Une arbitre ordonne la fin des primes pour les infirmières du CHR

Une arbitre en relation de travail ordonne au Réseau de santé Vitalité de cesser d’offrir des primes salariales aux infirmières du plus grand hôpital psychiatrique de la province.

Elizabeth MacPherson a donné raison au Syndicat des infirmières et infirmiers du Nouveau-Brunswick qui avait porté plainte contre Vitalité devant la Commission du travail et de l’emploi en septembre.

Aux prises avec une importante pénurie de personnel au Centre hospitalier Restigouche (CHR) de Campbellton, le réseau francophone avait annoncé le 13 septembre son intention d’octroyer une prime salariale de 5% aux infirmières de l’hôpital.

Selon Vitalité, cette initiative devait permettre de «reconnaître la spécialité des soins infirmiers dans un centre de soins tertiaires en santé mentale et en psychiatrie légale» en plus de «de favoriser le recrutement et le maintien en poste du personnel».

La prime était destinée autant aux infirmières actuelles du CHR qu’aux futures recrues.

Le Syndicat des infirmières accusait le réseau d’avoir enfreint la convention collective des infirmières en créant la prime de façon unilatérale alors que les parties étaient en train de négocier une nouvelle convention collective.

L’arbitre MacPherson s’est rangée derrière les arguments du syndicat dans une décision rendue le 12 décembre. Les motifs de sa décision n’ont pas encore été publiés.

Selon Mme MacPherson, Vitalité n’avait pas le droit d’apporter «unilatéralement des modifications aux conditions d’emploi de certains employés de l’unité de négociation» sans passer d’abord par le syndicat.

Elizabeth MacPherson a ordonné au réseau de mettre fin à ces primes. Elle a aussi demandé aux deux parties de reprendre les négociations collectives «sans délai».

La présidente du Syndicat des infirmières, Paula Doucet, s’est dite très satisfaite de la décision de l’arbitre. Mme Doucet est également impatiente de reprendre les négociations avec Vitalité plus tard ce mois-ci.

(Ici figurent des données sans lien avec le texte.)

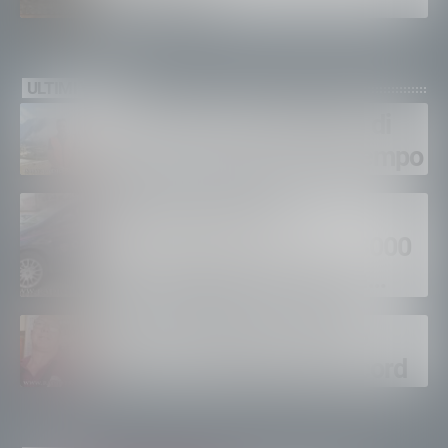
di Sondrio
ULTIMI VIDEO
Gordona, una settimana di
fuoco, si spera nel maltempo
Sondrio, furti nei
supermercati per oltre 3000
euro, foglio di via per un
ventinovenne
Calici Valtellina, Sondrio
brinda a un’estate da record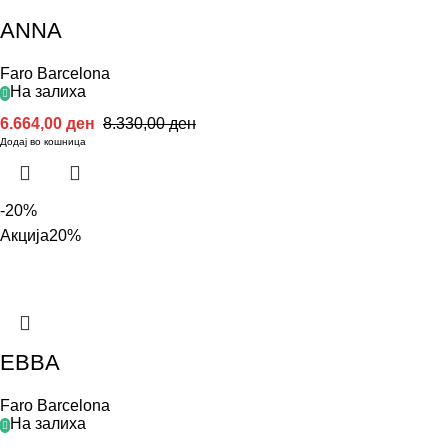
ANNA
Faro Barcelona
На залиха
6.664,00
ден
8.330,00
ден
Додај во кошница
-20%
Акција
20%
EBBA
Faro Barcelona
На залиха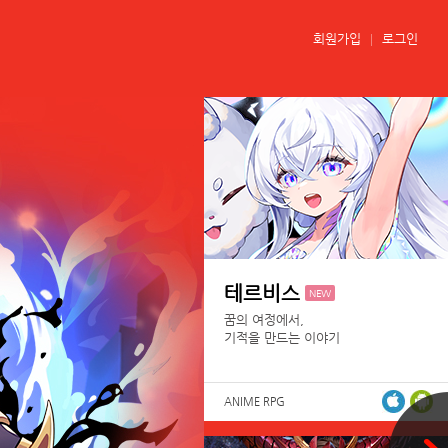
회원가입
로그인
테르비스
NEW
꿈의 여정에서,
기적을 만드는 이야기
ANIME RPG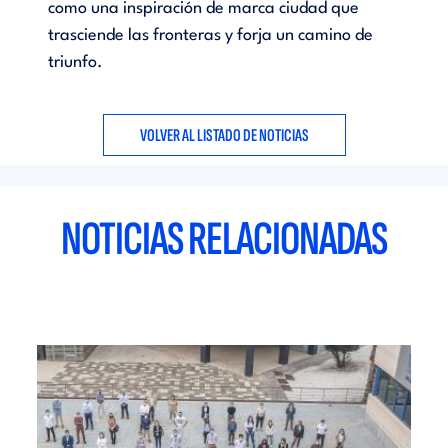
como una inspiración de marca ciudad que
trasciende las fronteras y forja un camino de
triunfo.
VOLVER AL LISTADO DE NOTICIAS
NOTICIAS RELACIONADAS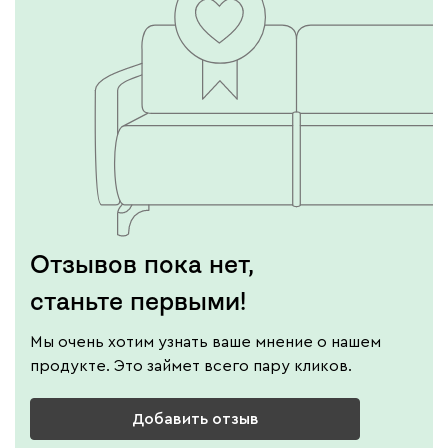
Отзывов пока нет,
станьте первыми!
Мы очень хотим узнать ваше мнение о нашем
продукте. Это займет всего пару кликов.
Добавить отзыв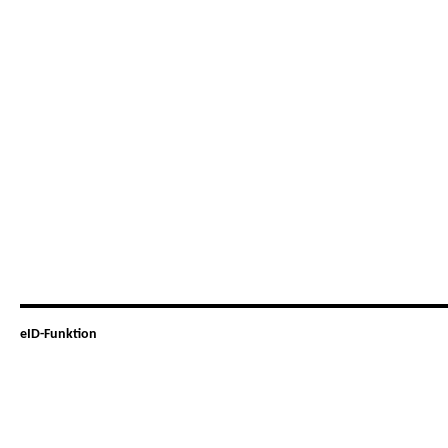
eID-Funktion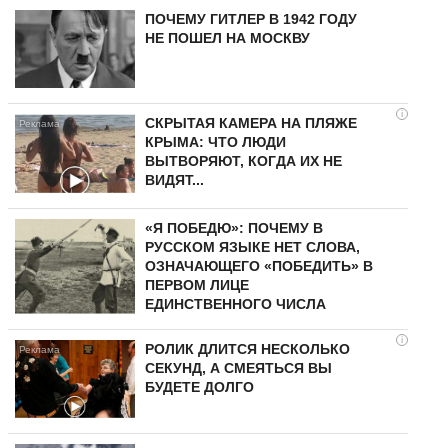
ПОЧЕМУ ГИТЛЕР В 1942 ГОДУ
НЕ ПОШЕЛ НА МОСКВУ
i
СКРЫТАЯ КАМЕРА НА ПЛЯЖЕ
КРЫМА: ЧТО ЛЮДИ
ВЫТВОРЯЮТ, КОГДА ИХ НЕ
ВИДЯТ...
«Я ПОБЕДЮ»: ПОЧЕМУ В
РУССКОМ ЯЗЫКЕ НЕТ СЛОВА,
ОЗНАЧАЮЩЕГО «ПОБЕДИТЬ» В
ПЕРВОМ ЛИЦЕ
ЕДИНСТВЕННОГО ЧИСЛА
i
РОЛИК ДЛИТСЯ НЕСКОЛЬКО
СЕКУНД, А СМЕЯТЬСЯ ВЫ
БУДЕТЕ ДОЛГО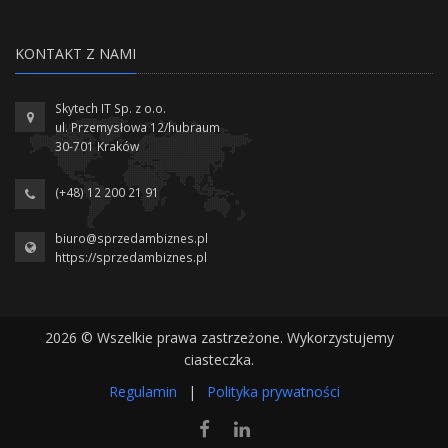
KONTAKT Z NAMI
Skytech IT Sp. z o.o.
ul. Przemysłowa 12/hubraum
30-701 Kraków
(+48) 12 200 21 91
biuro@sprzedambiznes.pl
https://sprzedambiznes.pl
2026 © Wszelkie prawa zastrzeżone. Wykorzystujemy
ciasteczka.
Regulamin
|
Polityka prywatności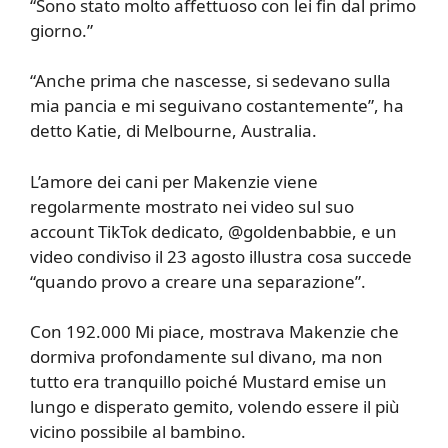
“Sono stato molto affettuoso con lei fin dal primo
giorno.”
“Anche prima che nascesse, si sedevano sulla
mia pancia e mi seguivano costantemente”, ha
detto Katie, di Melbourne, Australia.
L’amore dei cani per Makenzie viene
regolarmente mostrato nei video sul suo
account TikTok dedicato, @goldenbabbie, e un
video condiviso il 23 agosto illustra cosa succede
“quando provo a creare una separazione”.
Con 192.000 Mi piace, mostrava Makenzie che
dormiva profondamente sul divano, ma non
tutto era tranquillo poiché Mustard emise un
lungo e disperato gemito, volendo essere il più
vicino possibile al bambino.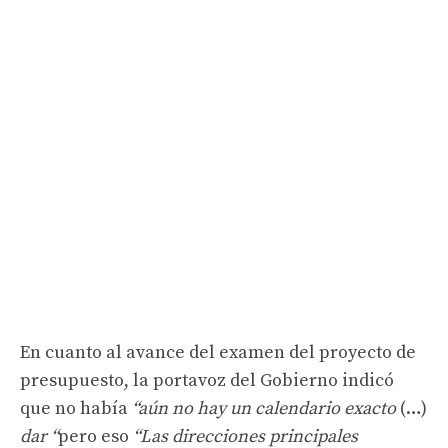
En cuanto al avance del examen del proyecto de
presupuesto, la portavoz del Gobierno indicó
que no había
“aún no hay un calendario exacto
(…)
dar “
pero eso
“Las direcciones principales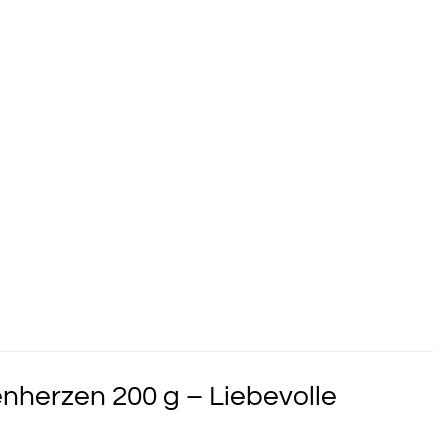
nherzen 200 g – Liebevolle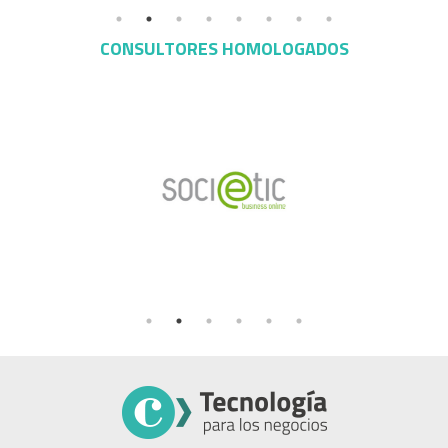
CONSULTORES HOMOLOGADOS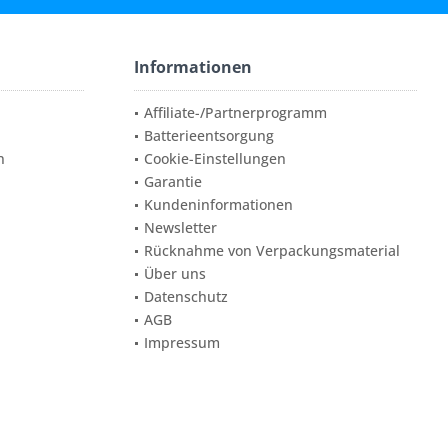
Informationen
Affiliate-/Partnerprogramm
Batterieentsorgung
n
Cookie-Einstellungen
Garantie
Kundeninformationen
Newsletter
Rücknahme von Verpackungsmaterial
Über uns
Datenschutz
AGB
Impressum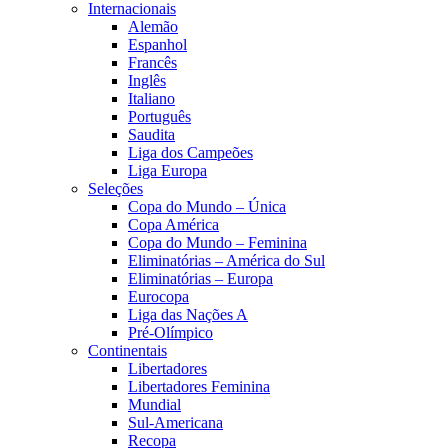
Internacionais
Alemão
Espanhol
Francês
Inglês
Italiano
Português
Saudita
Liga dos Campeões
Liga Europa
Seleções
Copa do Mundo – Única
Copa América
Copa do Mundo – Feminina
Eliminatórias – América do Sul
Eliminatórias – Europa
Eurocopa
Liga das Nações A
Pré-Olímpico
Continentais
Libertadores
Libertadores Feminina
Mundial
Sul-Americana
Recopa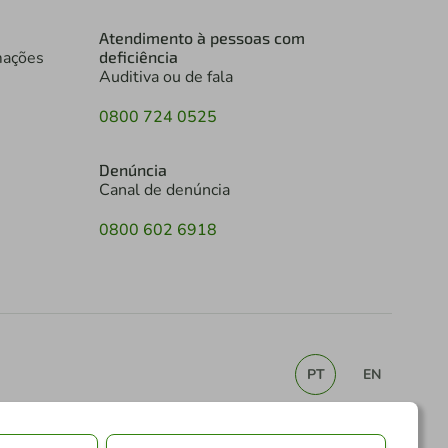
Atendimento à pessoas com
mações
deficiência
Auditiva ou de fala
0800 724 0525
Denúncia
Canal de denúncia
0800 602 6918
PT
EN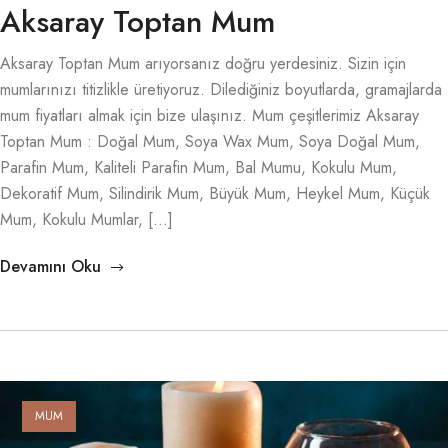
Aksaray Toptan Mum
Aksaray Toptan Mum arıyorsanız doğru yerdesiniz. Sizin için
mumlarınızı titizlikle üretiyoruz. Dilediğiniz boyutlarda, gramajlarda
mum fiyatları almak için bize ulaşınız. Mum çeşitlerimiz Aksaray
Toptan Mum : Doğal Mum, Soya Wax Mum, Soya Doğal Mum,
Parafin Mum, Kaliteli Parafin Mum, Bal Mumu, Kokulu Mum,
Dekoratif Mum, Silindirik Mum, Büyük Mum, Heykel Mum, Küçük
Mum, Kokulu Mumlar, […]
Devamını Oku
MUM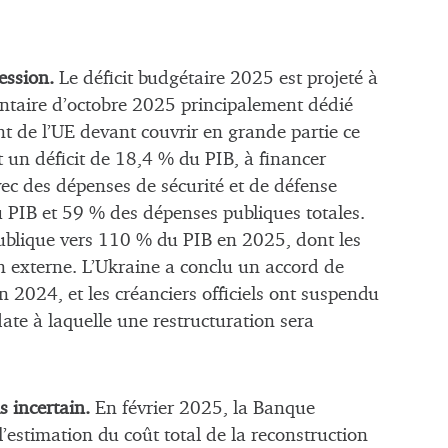
ession.
Le déficit budgétaire 2025 est projeté à
ntaire d’octobre 2025 principalement dédié
t de l’UE devant couvrir en grande partie ce
t un déficit de 18,4 % du PIB, à financer
ec des dépenses de sécurité et de défense
PIB et 59 % des dépenses publiques totales.
 publique vers 110 % du PIB en 2025, dont les
en externe. L’Ukraine a conclu un accord de
en 2024, et les créanciers officiels ont suspendu
date à laquelle une restructuration sera
s incertain.
En février 2025, la Banque
’estimation du coût total de la reconstruction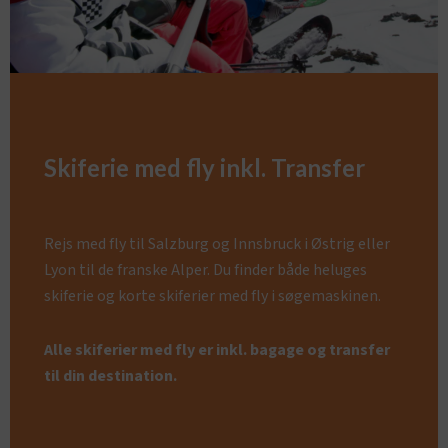
Skiferie med fly inkl. Transfer
Rejs med fly til Salzburg og Innsbruck i Østrig eller
Lyon til de franske Alper. Du finder både heluges
skiferie og korte skiferier med fly i søgemaskinen.
Alle skiferier med fly er inkl. bagage og transfer
til din destination.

Même si elle admet que le Centre hospitalier Restigouche souffre d’un grand manque de personnel infirmier, il serait incorrect à son avis de dire que la situation à Campbellton est pire qu’ailleurs au Nouveau-Brunswick.

Personne n’était disponible chez Vitalité en fin de journée, jeudi, pour commenter la décision de l’arbitre.

Le CHR est un hôpital de 140 lits qui offre des services spécialisés en santé mentale comme la réadaptation psychiatrique allant de moyen à long terme.

Le centre accueille aussi les accusés qui doivent subir une évaluation psychiatrique pour déterminer s’ils sont aptes à subir leur procès ou s’ils peuvent être tenus criminellement responsables de leurs actes.

L’hôpital traite également les personnes qui ont été reconnues non-responsables sur le plan criminel en raison de troubles mentaux ou qui sont inaptes à subir un procès.

Le bureau de l’ombud du Nouveau-Brunswick a présenté en février un rapport accablant sur le CHR faisant été de mauvais traitement des patients causés en partie par la pénurie de personnel.

La prime aux infirmières était l’une des solutions mises de l’avant par Vitalité afin d’améliorer la situation.